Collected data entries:
- - - - - - -

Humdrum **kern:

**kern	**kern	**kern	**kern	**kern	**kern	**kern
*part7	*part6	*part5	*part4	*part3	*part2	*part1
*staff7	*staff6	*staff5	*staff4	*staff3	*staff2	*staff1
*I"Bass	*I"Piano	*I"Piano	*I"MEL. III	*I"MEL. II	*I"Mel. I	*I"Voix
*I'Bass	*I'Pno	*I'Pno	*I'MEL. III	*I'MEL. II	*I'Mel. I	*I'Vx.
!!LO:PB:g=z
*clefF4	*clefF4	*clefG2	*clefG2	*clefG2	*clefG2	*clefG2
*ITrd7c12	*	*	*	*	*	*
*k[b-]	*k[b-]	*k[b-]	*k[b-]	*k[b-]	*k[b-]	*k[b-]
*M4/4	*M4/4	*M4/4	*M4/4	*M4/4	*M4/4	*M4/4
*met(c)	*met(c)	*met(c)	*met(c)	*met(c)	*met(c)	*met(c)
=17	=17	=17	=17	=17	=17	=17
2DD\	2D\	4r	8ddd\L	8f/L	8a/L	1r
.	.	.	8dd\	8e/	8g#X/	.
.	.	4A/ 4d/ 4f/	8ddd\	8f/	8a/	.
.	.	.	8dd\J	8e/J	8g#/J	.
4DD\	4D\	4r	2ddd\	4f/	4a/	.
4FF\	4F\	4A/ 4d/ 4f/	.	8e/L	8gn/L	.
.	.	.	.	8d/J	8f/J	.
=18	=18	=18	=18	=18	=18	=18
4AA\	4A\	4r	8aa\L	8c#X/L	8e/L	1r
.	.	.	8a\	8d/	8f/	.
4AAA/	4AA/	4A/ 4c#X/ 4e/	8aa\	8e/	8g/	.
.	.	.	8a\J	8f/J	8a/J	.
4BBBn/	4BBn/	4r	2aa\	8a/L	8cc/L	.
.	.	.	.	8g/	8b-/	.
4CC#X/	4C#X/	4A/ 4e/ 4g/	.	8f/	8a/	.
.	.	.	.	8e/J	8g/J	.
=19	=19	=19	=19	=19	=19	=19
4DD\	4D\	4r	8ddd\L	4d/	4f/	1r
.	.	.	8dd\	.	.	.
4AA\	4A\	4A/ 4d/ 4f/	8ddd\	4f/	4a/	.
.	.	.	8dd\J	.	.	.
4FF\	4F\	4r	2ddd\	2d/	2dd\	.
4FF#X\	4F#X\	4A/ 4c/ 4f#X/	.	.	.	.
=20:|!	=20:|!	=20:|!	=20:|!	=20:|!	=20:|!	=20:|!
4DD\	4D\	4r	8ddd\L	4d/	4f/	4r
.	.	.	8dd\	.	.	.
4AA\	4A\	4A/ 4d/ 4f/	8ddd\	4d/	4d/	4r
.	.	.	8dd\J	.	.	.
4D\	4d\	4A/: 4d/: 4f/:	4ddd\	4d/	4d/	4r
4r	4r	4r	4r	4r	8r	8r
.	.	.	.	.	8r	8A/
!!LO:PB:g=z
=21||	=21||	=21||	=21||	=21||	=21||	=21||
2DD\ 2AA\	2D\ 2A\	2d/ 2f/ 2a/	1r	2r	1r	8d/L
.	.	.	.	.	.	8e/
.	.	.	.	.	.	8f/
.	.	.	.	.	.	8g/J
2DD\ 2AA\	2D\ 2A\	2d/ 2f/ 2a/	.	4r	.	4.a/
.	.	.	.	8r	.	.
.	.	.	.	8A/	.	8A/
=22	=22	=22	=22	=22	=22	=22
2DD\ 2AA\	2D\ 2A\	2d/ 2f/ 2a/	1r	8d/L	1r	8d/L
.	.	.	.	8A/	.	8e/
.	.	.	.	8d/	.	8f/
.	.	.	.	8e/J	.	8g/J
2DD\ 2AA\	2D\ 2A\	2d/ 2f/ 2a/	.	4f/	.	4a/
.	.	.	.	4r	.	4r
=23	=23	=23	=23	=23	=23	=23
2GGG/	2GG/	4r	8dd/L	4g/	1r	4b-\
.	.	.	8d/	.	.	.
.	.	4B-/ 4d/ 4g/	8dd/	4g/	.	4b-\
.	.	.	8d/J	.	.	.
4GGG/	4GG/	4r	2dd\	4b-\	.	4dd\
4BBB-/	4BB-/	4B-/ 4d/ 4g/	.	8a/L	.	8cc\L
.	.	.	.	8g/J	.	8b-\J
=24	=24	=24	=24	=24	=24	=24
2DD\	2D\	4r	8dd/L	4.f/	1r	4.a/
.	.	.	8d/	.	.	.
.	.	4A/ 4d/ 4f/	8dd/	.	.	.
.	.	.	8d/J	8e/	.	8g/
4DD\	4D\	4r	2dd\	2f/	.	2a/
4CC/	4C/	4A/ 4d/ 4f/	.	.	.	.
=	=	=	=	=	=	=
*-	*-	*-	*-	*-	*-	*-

- - - - - - -

• What to work on
Count the lines of the material above that contain the string "kern". Give only the number.

• Correct output
2